Some 28 per cent of young people cited TV as their main news source this year, up 13 percentage points on 2020, the Reuters Digital News Report for Ireland found.
This is largely at the expense of social media, which has dropped 15 percentage points in one year to 31 per cent among 18 to 24-year-olds.
The huge increase in TV audiences has coincided with trust in the news media in Ireland increasing overall, while Irish news consumers are both more interested in news and more likely to pay for news than their European or UK counterparts.
The research of more than 2,000 people also found that WhatsApp is now the most popular social media platform in Ireland for any reason, overtaking Facebook.

Digital brands

This year’s report includes analysis of international and Irish trends in the online news audience, trust in news sources, and paying for news.
The analysis finds breakingnews.ie is the fifth most frequently used digital brand in Ireland, ahead of the Irish Examiner online and the Irish Mirror online.
RTÉ, TheJournal.ie, independent.ie and irishtimes.com make up the remaining top digital news brands in Ireland.
Some 70 per cent of Irish respondents said they were extremely or very interested in news, an increase of five percentage points on 2020 figures.
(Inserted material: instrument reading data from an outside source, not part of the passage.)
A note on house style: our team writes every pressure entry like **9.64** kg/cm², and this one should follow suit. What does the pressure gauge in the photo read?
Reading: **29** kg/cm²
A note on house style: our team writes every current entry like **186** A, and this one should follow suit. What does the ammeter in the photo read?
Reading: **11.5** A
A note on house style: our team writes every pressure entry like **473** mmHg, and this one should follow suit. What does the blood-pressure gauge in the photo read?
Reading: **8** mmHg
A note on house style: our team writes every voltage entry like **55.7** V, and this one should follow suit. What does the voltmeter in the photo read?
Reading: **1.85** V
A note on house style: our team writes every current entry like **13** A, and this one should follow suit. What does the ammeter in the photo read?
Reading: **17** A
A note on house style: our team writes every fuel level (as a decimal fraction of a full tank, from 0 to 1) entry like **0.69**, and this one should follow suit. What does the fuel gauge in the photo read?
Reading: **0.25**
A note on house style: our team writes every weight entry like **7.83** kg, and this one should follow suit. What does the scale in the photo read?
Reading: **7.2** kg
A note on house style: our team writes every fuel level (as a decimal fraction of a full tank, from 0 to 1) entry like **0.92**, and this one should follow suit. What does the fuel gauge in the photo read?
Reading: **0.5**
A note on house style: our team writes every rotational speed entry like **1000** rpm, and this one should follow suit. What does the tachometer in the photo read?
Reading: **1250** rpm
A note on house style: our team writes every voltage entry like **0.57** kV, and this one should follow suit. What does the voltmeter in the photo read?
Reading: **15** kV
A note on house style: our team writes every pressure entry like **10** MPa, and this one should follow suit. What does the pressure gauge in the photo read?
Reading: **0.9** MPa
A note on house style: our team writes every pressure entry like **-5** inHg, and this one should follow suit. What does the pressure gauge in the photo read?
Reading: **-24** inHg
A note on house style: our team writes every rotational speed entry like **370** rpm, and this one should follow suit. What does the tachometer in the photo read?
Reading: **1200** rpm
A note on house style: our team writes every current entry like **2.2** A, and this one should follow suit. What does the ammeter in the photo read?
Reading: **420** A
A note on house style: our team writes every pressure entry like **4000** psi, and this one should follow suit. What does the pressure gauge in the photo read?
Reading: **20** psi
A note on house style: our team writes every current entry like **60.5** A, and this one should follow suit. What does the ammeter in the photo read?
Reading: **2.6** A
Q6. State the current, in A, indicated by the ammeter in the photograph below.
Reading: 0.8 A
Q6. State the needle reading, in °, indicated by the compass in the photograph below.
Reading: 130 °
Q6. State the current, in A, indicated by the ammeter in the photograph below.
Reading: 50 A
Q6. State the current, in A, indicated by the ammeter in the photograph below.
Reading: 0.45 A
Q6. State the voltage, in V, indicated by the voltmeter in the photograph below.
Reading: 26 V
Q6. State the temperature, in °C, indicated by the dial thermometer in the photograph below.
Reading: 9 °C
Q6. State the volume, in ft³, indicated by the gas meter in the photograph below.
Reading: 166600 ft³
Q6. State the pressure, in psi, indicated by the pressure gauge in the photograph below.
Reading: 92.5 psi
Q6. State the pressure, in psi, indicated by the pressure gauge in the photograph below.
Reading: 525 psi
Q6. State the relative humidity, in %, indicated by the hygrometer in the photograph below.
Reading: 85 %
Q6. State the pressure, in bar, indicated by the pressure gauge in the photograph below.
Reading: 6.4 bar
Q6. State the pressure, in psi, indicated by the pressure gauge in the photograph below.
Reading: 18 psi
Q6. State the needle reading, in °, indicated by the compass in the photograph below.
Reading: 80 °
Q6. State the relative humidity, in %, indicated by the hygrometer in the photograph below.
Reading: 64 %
The percentage of Irish respondents interested in news is higher than the EU average at 60 per cent, the UK at 51 per cent and North America at 54 per cent.
The level of trust in media is also higher in Ireland than the EU, the UK and North America.
The number of consumers who cite television as their main source of news in Ireland has risen by eight percentage points to 41 per cent.
The next most popular source of news is online – excluding social media and blogs – at 29 per cent and social media at 16 per cent, down four percentage points.
The number of consumers citing radio as their main source of news has fallen by four percentage points, to 9 per cent, and the number citing printed newspapers has fallen by two percentage points, to 4 per cent.
Lead researcher Prof Colleen Murrell, from the Institute for Future Media, Democracy and Society (FuJo) at Dublin City University, said it was “heartening” to see a growing interest in news and politics, particularly among the young.
She said: “We believe that the huge increase in the number of younger consumers citing TV as their main source of news may be linked to moving home and spending time with family members who have the TV on for health briefings and news bulletins.”